» Work instruction
Locate every line in the rows below that contains the word "mnie", and copy each such line.

» Extracted entries
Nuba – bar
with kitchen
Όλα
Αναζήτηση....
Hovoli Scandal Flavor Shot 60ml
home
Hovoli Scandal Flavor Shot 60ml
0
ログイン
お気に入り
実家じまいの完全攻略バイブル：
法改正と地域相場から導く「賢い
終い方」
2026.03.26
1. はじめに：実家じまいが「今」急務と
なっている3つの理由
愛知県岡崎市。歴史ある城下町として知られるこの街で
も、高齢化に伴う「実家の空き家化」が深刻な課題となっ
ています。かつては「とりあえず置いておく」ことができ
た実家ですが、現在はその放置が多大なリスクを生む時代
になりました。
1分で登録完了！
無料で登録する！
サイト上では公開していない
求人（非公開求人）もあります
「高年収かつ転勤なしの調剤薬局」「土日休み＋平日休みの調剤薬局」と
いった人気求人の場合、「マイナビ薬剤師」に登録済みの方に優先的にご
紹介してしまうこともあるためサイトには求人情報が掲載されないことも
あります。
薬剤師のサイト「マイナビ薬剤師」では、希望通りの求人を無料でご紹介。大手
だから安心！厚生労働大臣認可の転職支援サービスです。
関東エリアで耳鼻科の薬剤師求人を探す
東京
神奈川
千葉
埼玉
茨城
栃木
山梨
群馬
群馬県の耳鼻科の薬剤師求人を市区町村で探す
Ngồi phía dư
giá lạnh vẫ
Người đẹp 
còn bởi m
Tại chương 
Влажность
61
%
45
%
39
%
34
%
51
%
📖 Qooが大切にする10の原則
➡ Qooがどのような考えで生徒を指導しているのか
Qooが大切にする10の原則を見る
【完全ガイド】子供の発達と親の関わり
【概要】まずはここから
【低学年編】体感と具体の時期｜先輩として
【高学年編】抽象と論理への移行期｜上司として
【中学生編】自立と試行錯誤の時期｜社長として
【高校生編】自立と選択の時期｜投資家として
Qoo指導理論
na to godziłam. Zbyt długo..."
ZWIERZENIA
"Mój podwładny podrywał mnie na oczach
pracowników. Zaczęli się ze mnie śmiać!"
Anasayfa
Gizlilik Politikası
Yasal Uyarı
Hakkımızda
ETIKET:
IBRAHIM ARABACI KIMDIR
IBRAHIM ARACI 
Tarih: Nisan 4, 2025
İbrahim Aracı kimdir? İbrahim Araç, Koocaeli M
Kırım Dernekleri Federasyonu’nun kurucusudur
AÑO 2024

* * *

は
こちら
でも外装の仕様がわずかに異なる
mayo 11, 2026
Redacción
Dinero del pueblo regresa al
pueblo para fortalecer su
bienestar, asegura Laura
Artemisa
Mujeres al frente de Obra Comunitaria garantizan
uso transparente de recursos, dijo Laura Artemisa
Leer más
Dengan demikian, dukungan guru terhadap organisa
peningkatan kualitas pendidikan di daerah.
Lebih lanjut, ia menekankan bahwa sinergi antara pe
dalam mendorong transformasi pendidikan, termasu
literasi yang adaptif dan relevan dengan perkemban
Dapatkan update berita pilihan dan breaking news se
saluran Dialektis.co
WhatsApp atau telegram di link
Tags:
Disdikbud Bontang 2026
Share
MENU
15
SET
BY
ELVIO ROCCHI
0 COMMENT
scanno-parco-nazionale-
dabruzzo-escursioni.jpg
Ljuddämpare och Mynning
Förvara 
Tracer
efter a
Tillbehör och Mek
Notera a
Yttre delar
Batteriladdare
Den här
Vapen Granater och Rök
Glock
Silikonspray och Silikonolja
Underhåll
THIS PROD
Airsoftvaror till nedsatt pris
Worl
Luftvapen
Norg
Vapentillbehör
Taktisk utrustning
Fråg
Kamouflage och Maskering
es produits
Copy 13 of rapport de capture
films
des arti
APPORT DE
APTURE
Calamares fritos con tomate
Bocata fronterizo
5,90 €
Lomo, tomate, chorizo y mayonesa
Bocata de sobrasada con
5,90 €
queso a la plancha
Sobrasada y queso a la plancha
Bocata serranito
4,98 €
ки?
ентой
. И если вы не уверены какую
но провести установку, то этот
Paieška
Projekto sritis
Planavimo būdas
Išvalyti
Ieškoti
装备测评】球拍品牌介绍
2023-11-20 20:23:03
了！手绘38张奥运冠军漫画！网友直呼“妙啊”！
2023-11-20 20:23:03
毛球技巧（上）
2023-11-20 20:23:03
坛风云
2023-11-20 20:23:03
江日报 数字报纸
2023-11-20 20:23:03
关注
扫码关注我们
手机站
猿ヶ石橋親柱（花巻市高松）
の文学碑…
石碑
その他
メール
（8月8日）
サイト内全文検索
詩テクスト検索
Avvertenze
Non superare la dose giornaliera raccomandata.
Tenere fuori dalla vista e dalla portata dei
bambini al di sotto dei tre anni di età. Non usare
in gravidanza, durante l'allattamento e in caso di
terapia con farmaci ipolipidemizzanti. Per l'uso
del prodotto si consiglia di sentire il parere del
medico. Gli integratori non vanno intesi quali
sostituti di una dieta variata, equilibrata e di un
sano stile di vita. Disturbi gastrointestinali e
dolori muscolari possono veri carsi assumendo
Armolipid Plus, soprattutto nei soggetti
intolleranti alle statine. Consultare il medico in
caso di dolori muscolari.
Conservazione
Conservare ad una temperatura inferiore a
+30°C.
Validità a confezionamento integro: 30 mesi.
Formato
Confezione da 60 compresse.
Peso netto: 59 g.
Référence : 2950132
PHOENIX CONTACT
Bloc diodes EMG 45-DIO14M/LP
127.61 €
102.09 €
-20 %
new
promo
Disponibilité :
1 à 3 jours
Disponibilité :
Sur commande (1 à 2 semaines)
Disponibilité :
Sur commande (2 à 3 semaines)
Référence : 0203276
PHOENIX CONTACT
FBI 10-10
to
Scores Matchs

» Response to this task
"Mój podwładny podrywał mnie na oczach
pracowników. Zaczęli się ze mnie śmiać!"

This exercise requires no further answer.